Les derniers mots de Jésus ce n'est pas d'aimer Dieu, c'est d'AIMER l'HOMME. Le critère qu'II donne, la marque distinctive de ses disciples, c'est qu'ils s'aiment les uns les autres. (... )
C'est si facile de parler de Dieu, d'imaginer un dieu que l'on fabrique en Le tirant de notions toutes faites, de proposer aux gens des doctrines invérifiables, de leur promettre une récompense ou de leur annoncer la fin du monde. C'est si difficile, par contre, de leur faire découvrir Dieu au cœur même de leur vie. Et c'est cela que Jésus a fait et, si nous sommes, ou si nous voulons être chrétiens, aussi loin que nous soyons, de l'être effectivement, c'est justement parce qu'en Jésus il y a un poids d'humanité unique, il y a la passion de l'homme jusqu'à la mort de la Croix.
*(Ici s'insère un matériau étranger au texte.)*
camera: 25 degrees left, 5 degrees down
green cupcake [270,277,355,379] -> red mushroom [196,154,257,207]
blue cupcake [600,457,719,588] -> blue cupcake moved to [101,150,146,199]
Il n'y a pas besoin d'autre chose pour attirer notre attention, pour nous convaincre, que ce poids d'humanité, que cette authenticité dans l'amour de l'homme, que cette reconnaissance dans l'homme du Règne de Dieu.
Car il ne s'agit plus maintenant de s'évader de la terre, de feindre et d'imaginer un ciel derrière les nuages ; il s'agit de réaliser en nous et de découvrir dans les autres un infini qui est inconnaissable s'il ne se réalise pas en nous. (... )
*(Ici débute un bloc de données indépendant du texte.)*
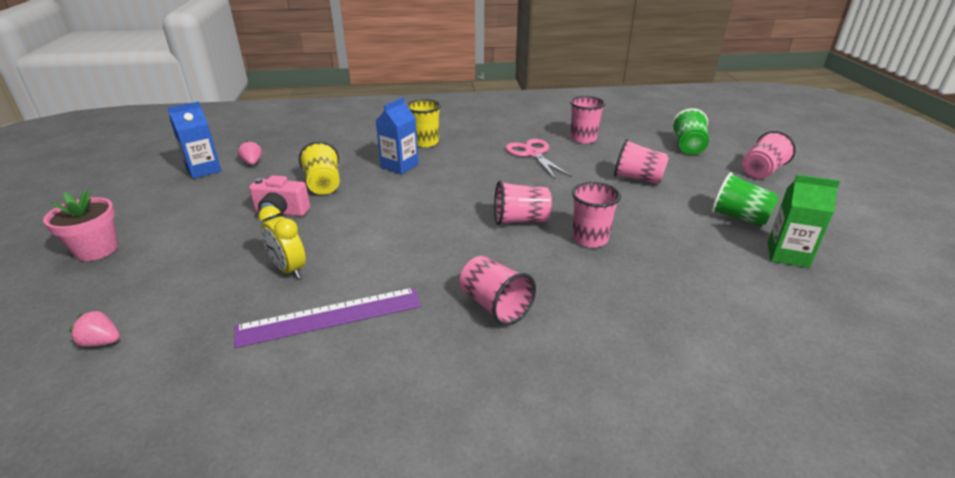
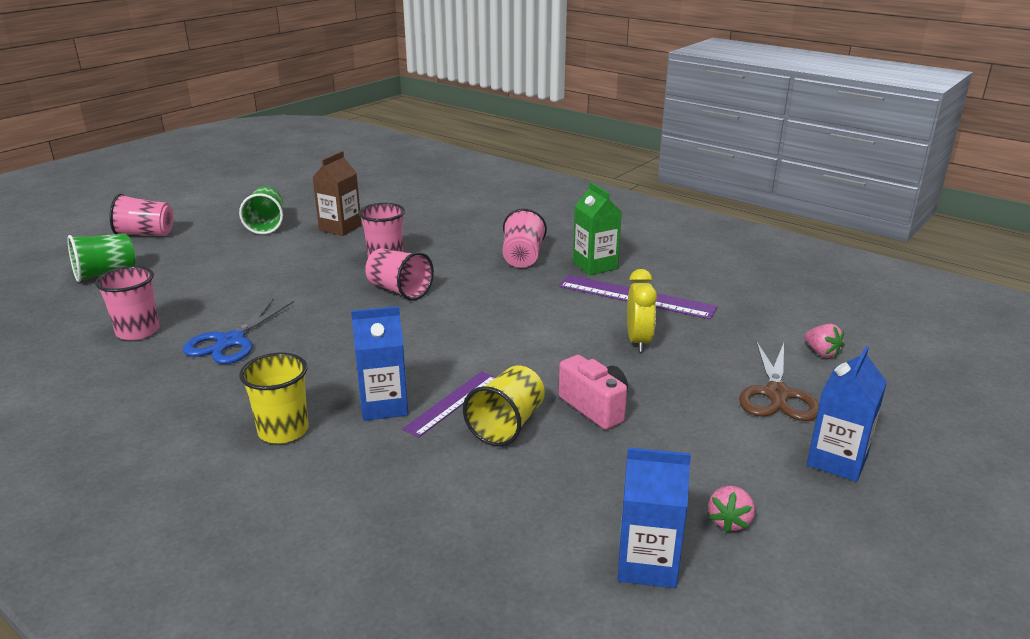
camera: 135 degrees left, 5 degrees down
pink flower pot [43,190,118,261] -> blue carton [807,346,887,482]
pink strawberry [238,140,262,165] -> pink strawberry moved to [708,486,755,533]
pink scissors [505,139,572,179] -> blue scissors [183,298,294,364]
pink cup [614,139,669,184] -> none
green carton [767,175,840,268] -> green carton moved to [573,182,622,275]
none -> brown carton [312,151,362,236]
none -> purple ruler [402,371,496,437]
none -> brown scissors [739,341,819,421]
Il faut entendre tout ce qu'il y a de désespéré dans cette entreprise de Jésus-Christ : il sait que tout est perdu. Qu'il va entrer dans son agonie. Que Judas l'a vendu, que Pierre va le renier, que Jean va s'endormir. Que tous vont s'enfuir. Il sait tout cela, mais Il sait aussi que le Royaume de Dieu n'est nulle part ailleurs que dans l'homme : dans ces hommes-là, ces hommes médiocres et qui n'ont rien compris, et qui, tout à l'heure, vont l'abandonner dans son agonie, dans sa solitude et son échec.
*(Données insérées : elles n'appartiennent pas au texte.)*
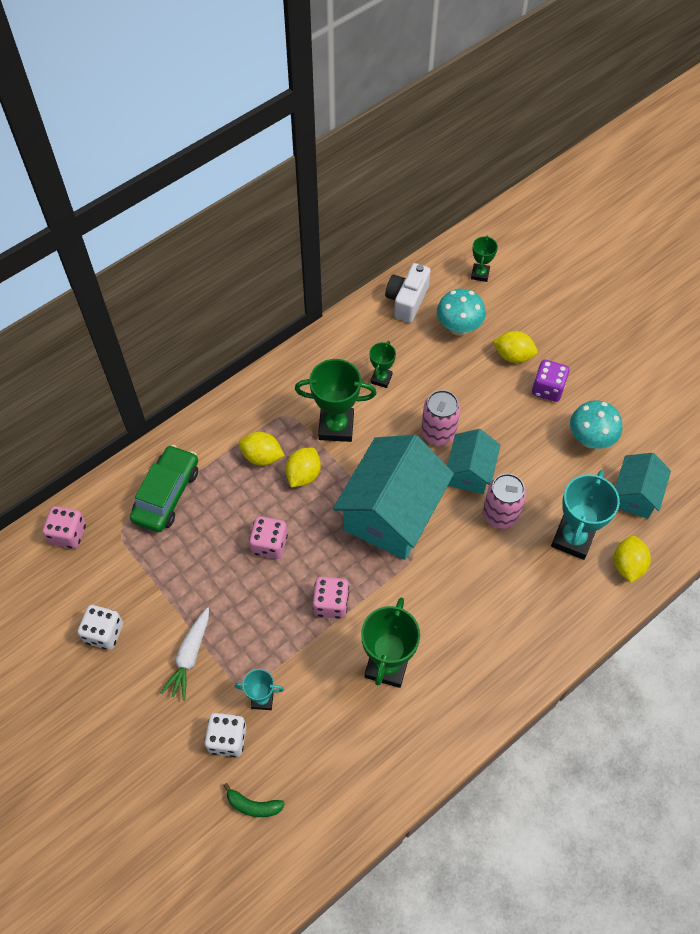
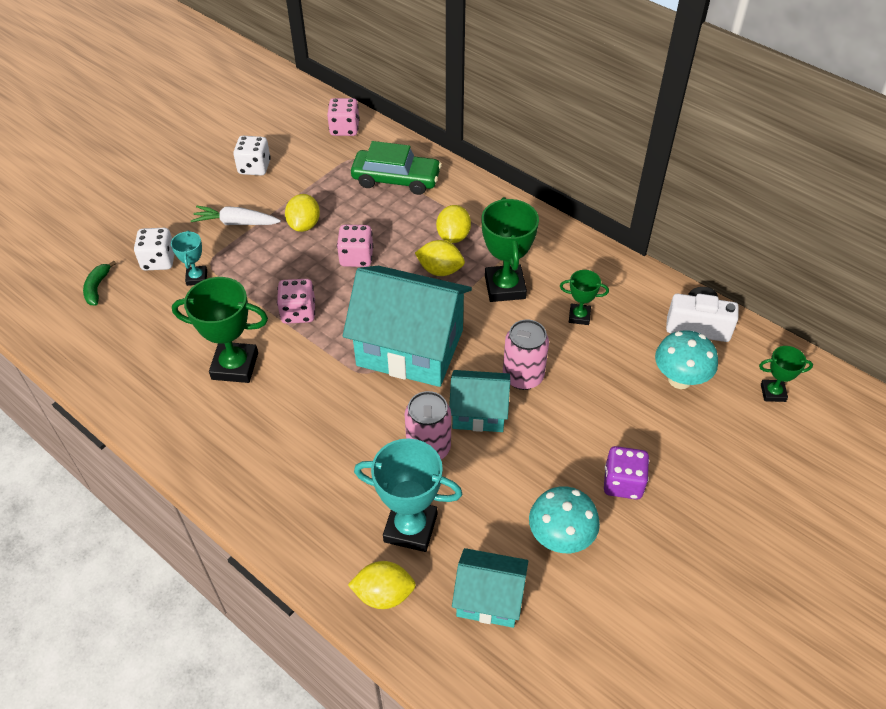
camera: 80 degrees right, 10 degrees down
yellow lemon [492,331,538,363] -> yellow lemon moved to [285,194,320,232]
Le Royaume de Dieu, en effet pour Lui, c'est l'homme, l'homme ouvert, transparent, généreux, l'homme qui laisse passer à travers lui toute cette vie de Dieu dont toute conscience humaine porte à son insu le trésor. Et tant que l'homme n'a pas donné cette réponse, tant qu'il n'a pas offert cette transparence, qu'il n'est pas entré dans ce rapport de générosité, le Royaume de Dieu n'est qu'un mot : il est un programme, il n’est pas une réalité.
Et c'est justement pour appeler cette réalité, pour susciter dans le cœur de ses Apôtres, au dernier moment, une correspondance et une collaboration, un consentement indispensable, c'est pour cela que Jésus est à genoux devant eux et devant toute l'humanité. Et c'est pourquoi aussi le suprême testament, c'est cet amour de l'homme, ce signe donné à ses disciples qui doivent s'aider et s'aimer les uns les autres, sous peine de ne jamais atteindre, de ne jamais devenir ce Royaume de Dieu qui est inscrit au cœur de notre cœur.